** SUPPLIED RECORDS follows **

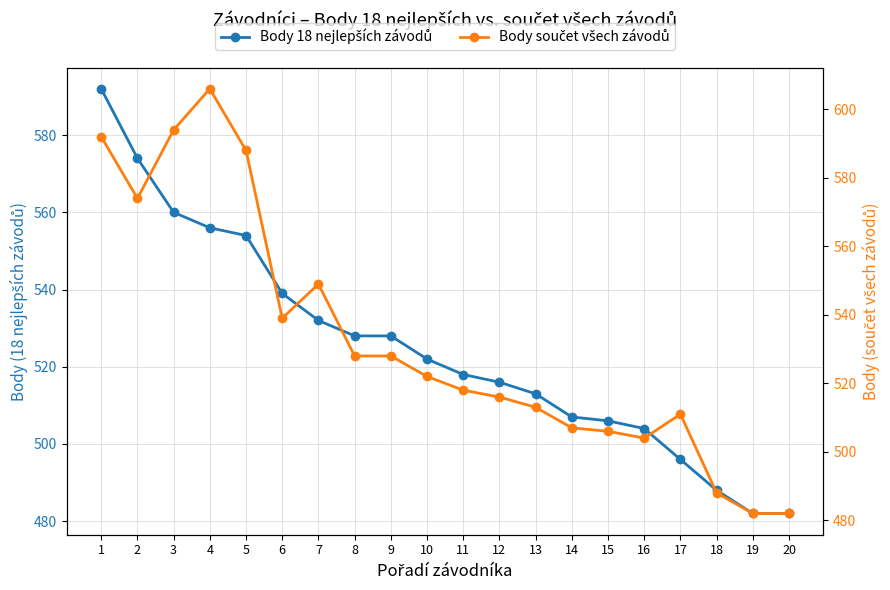

Is the value of Body součet všech závodů at 8 greater than the value of Body 18 nejlepších závodů at 8?

No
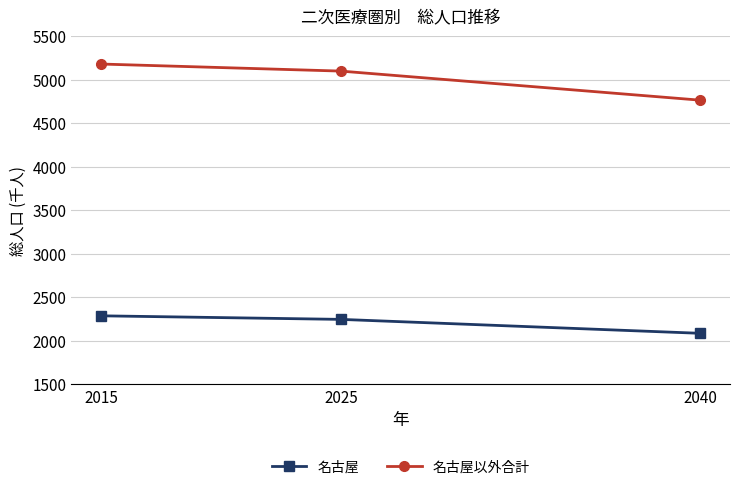

Reading left to right, extract all data points from this chart.

名古屋: 2289	2248	2088
名古屋以外合計: 5182	5101	4767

** End of SUPPLIED RECORDS **

**TASK DESCRIPTION:**
Convert the items above into a Markdown table with the columns "Row" and "Line," giving each nonblank line its own numbered row. Leave the pictures out.

**RESULT FOR THIS TASK:**
| Row | Line |
|---|---|
| 1 | Is the value of Body součet všech závodů at 8 greater than the value of Body 18 nejlepších závodů at 8? |
| 2 | No |
| 3 | Reading left to right, extract all data points from this chart. |
| 4 | 名古屋: 2289	2248	2088 |
| 5 | 名古屋以外合計: 5182	5101	4767 |